Snowmelt water is a vital freshwater resource in the Altai Mountains of northwestern China. Yet its seasonal hydrological cycle characteristics could change under a warming climate and more rapid spring snowmelt. Here, we simulated snowmelt runoff dynamics in the Kayiertesi River catchment, from 2000 to 2016, by using an improved hydrological distribution model that relied on high-resolution meteorological data acquired from the National Centers for Environmental Prediction (Fnl-NCEP) that were downscaled using the Weather Research Forecasting model. Its predictions were compared to observed runoff data, which confirmed the simulations' reliability. Our results show the model performed well, in general, given its daily validation Nash-Sutcliffe efficiency (NSE) of 0.62 (from 2013 to 2015) and a monthly NSE score of 0.68 (from 2000 to 2010) for the studied river basin of the Altai Mountains.

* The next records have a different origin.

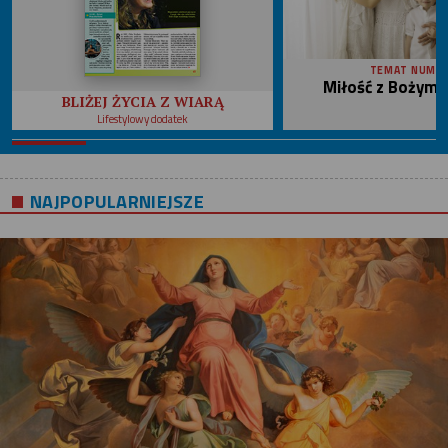
TEMAT NUME
Miłość z Bożym 
BLIŻEJ ŻYCIA Z WIARĄ
Lifestylowy dodatek
NAJPOPULARNIEJSZE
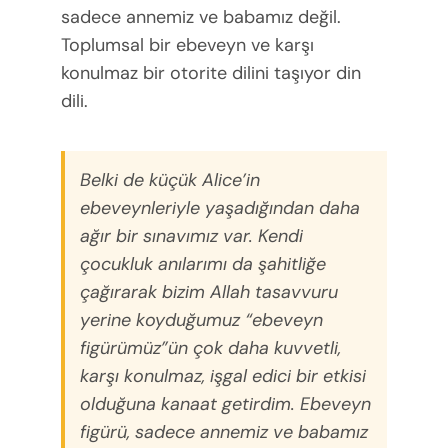
sadece annemiz ve babamız değil.
Toplumsal bir ebeveyn ve karşı
konulmaz bir otorite dilini taşıyor din
dili.
Belki de küçük Alice’in
ebeveynleriyle yaşadığından daha
ağır bir sınavımız var. Kendi
çocukluk anılarımı da şahitliğe
çağırarak bizim Allah tasavvuru
yerine koyduğumuz “ebeveyn
figürümüz”ün çok daha kuvvetli,
karşı konulmaz, işgal edici bir etkisi
olduğuna kanaat getirdim. Ebeveyn
figürü, sadece annemiz ve babamız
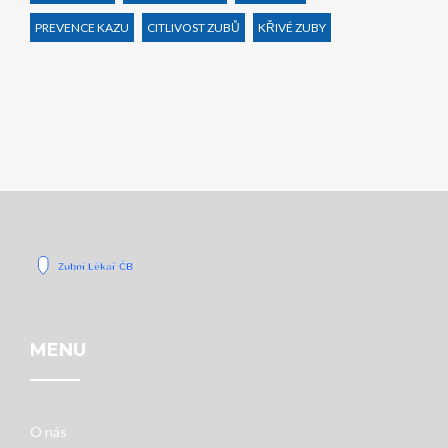
PREVENCE KAZU
CITLIVOST ZUBŮ
KŘIVÉ ZUBY
MENU
O nás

In this river basin catchment, snowfall accounted for 64.1% of its precipitation and snow evaporation for 49.8% of its total evaporation, while snowmelt runoff constituted 29.3% of the annual runoff volume. Snowmelt's contribution to runoff in the Altai Mountains can extend into non-snow days because of the snowmelt water retained in soils. From 2000 to 2016, the snow-to-rain ratio decreased rapidly, however, the snowmelt contribution remained relatively stable in the study region. Our findings provide a sound basis for making snowmelt runoff predictions, which could be used prevent snowmelt-induced flooding, as well as a generalizable approach applicable to other remote, high-elevation locations where high-density, long-term observational data are currently lacking. How snowmelt contributes to water dynamics and resources in cold regions is garnering greater attention. Our proposed model is thus timely perhaps, enabling more comprehensive assessments of snowmelt contributions to hydrological processes in those alpine regions characterized by seasonal snow cover.